Some of my dearest friends are not just vegetarians, but animal rights' vegans, which means animal products anywhere on, in, or near their persons are verboten. I admire almost to the point of envying the discipline and conviction behind such a statement and wrestle with feed lots, the unethical treatment of furred and feathered sentient beings and all the rest, but I am nowhere near as restrained to make such a choice a reality in my life. Plus, my body just does better when it can run on what it needs. And many times, that's meat.

The other night we had friends over. The kids played while the adults talked about adult things, like business time, and the funny things the kids come up with and how to respond. Things like "What does beef taste like, elk or buffalo?"

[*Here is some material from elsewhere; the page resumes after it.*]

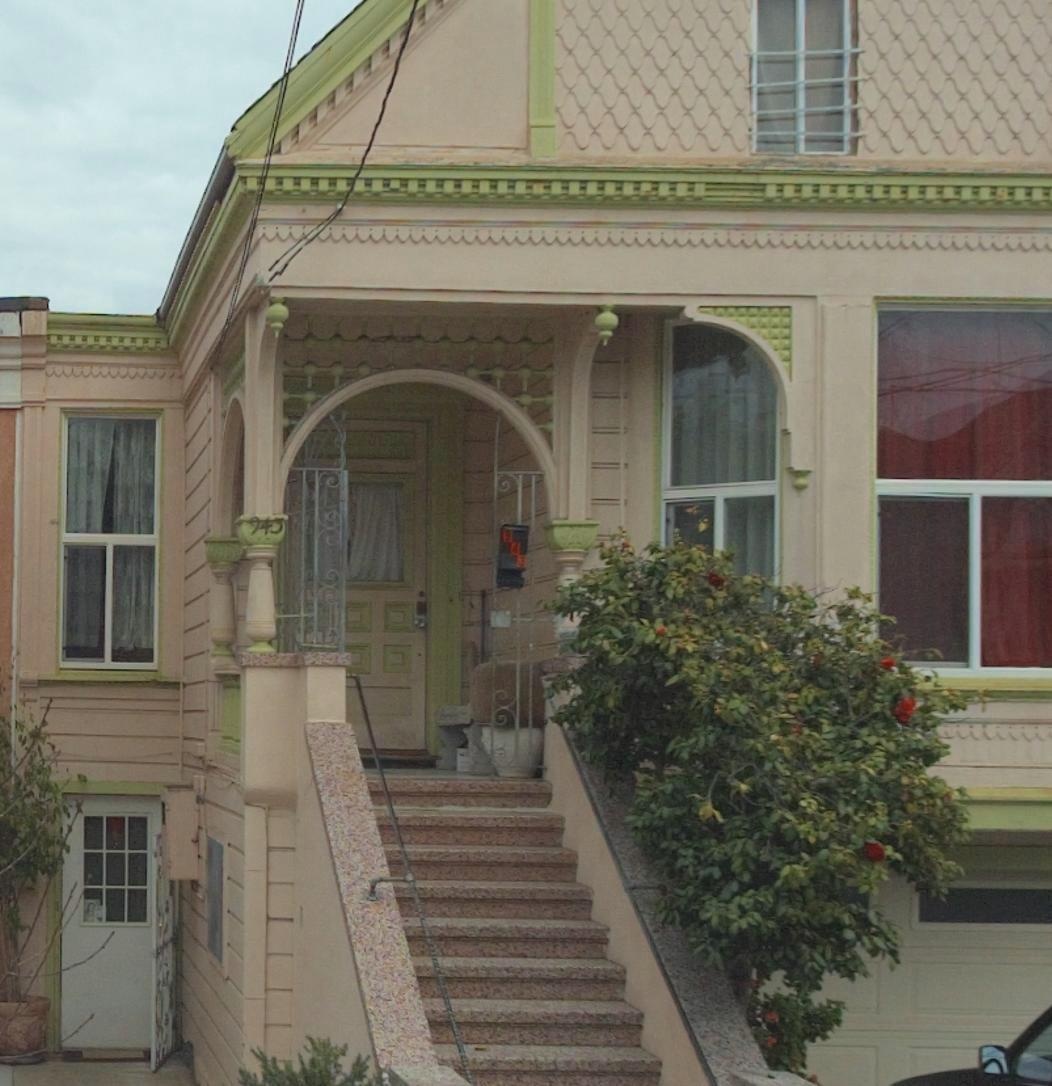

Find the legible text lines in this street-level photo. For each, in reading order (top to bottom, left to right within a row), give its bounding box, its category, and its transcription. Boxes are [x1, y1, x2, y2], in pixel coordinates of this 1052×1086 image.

[503, 530, 527, 568] StreetNumber: 943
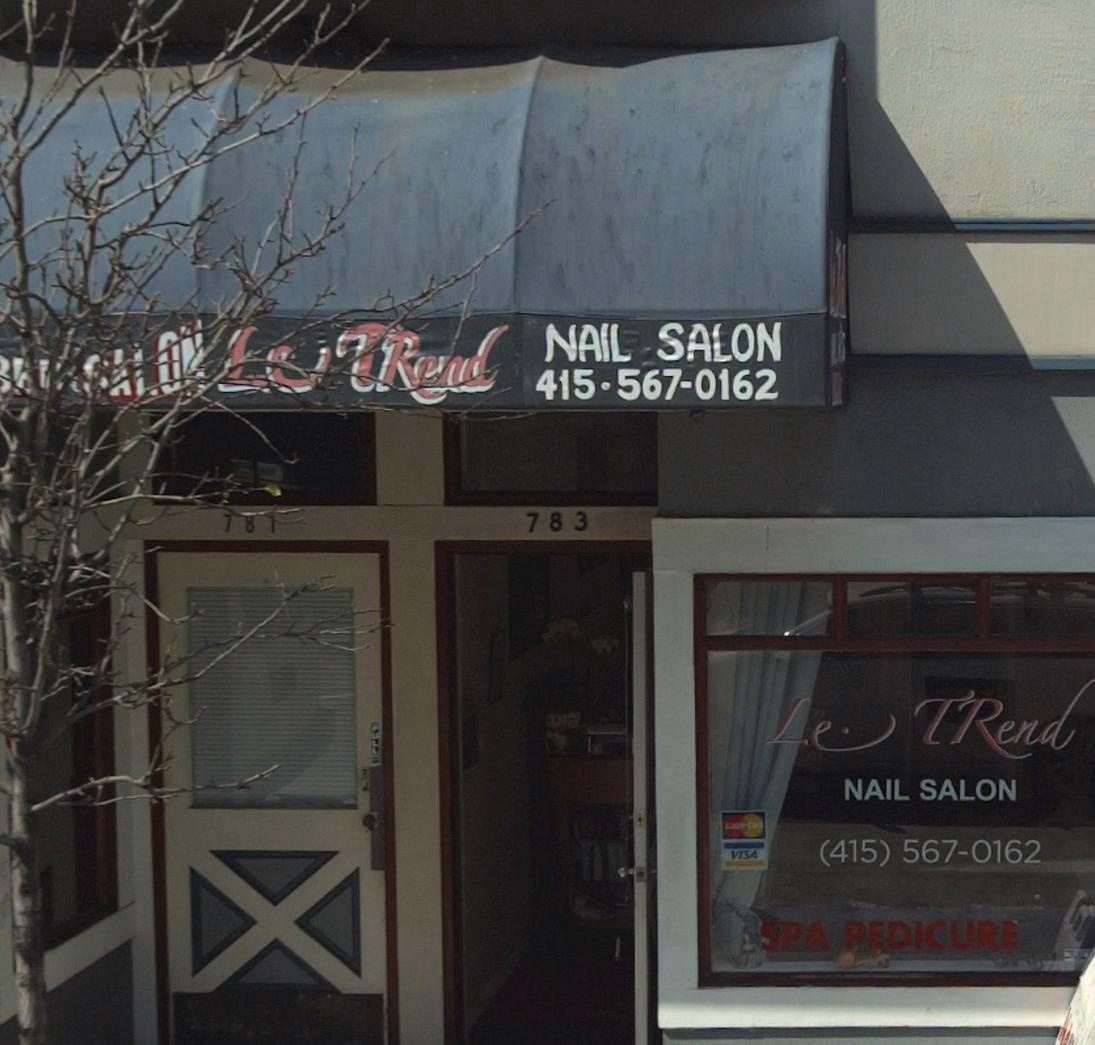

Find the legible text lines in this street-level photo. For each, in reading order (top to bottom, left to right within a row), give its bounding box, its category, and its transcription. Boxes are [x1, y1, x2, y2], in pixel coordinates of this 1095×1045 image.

See, their kids have been raised on mostly all wild meat. But this year, they've gone halvsies on a steer from a local rancher: "Imagine, grass fed organic beef for less that $1 pound." My Venice Whole Foods-shopping friends quiver at the very idea.

More hunting talk and I learn that another friend in common has already got her bison for this year. "She went out before dawn on opening day, called Tag-and-Drag and it's done."

That friend was 37 weeks pregnant. She had her baby ten days later. The bison isn't even processed yet.

So now we're looking for someone to go in halvsies on a steer. "$1 a pound. Even with a license, I don't think we can beat that deal," S tells me. See, he's about as excited, not to mention willing, as I am to shoot a beautiful large game animal.

Which means that now all we'll have to do is order the deep freezer.